Сделав свое дело, Райф отскочил назад.

Выронив хлыст, Маскин вскинул руки к торчащему в горле кинжалу и рухнул на колени. У него изо рта вырвался хрип, перешедший в кровавое бульканье. В выпученных глазах мелькнуло удивление, а также понимание того, что это конец.

Охваченный дрожью, Райф попятился назад.

– П… прости, – пробормотал он.

Хотя надзиратель заслужил столь суровую участь, Райфу было неприятно то, что именно ему пришлось совершить убийство. Ему несчетное число раз доводилось видеть смерть, но от его руки еще никто не умирал.

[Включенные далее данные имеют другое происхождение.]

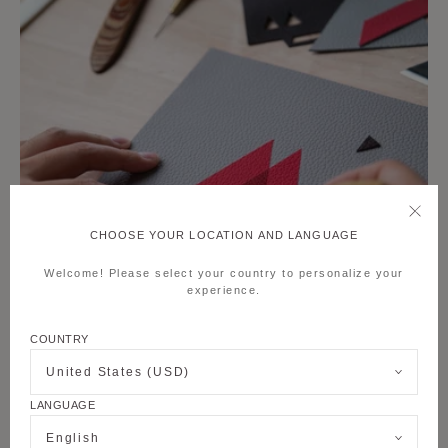
CHOOSE YOUR LOCATION AND LANGUAGE
Welcome! Please select your country to personalize your
experience.
COUNTRY
United States (USD)
LANGUAGE
English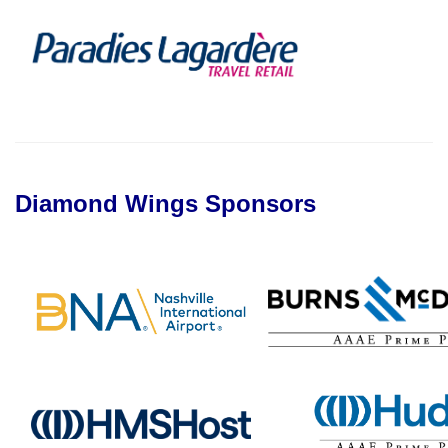
Diamond Wings Sponsors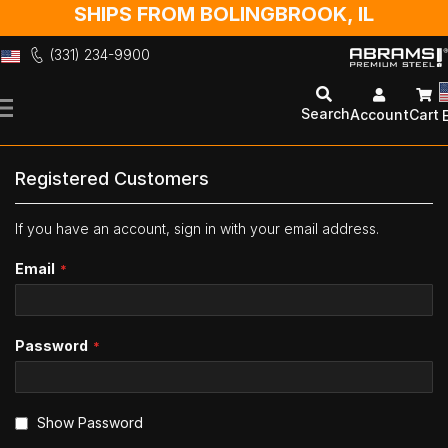
SHIPS FROM BOLINGBROOK, IL
(331) 234-9900
Skip
to
Search
Account
Cart
Content
Registered Customers
If you have an account, sign in with your email address.
Email
Password
Show Password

Он сделал еще один шаг назад.

Конец Маскина занял дольше времени, чем хотелось бы Райфу. Еще долго после того, как надзиратель повалился на бок, из раны вытекала кровь, собираясь в лужицу. Его грудь вздымалась и опускалась. Райф не моргая смотрел на умирающего до тех пор, пока с последним хриплым вздохом не прекратились все движения.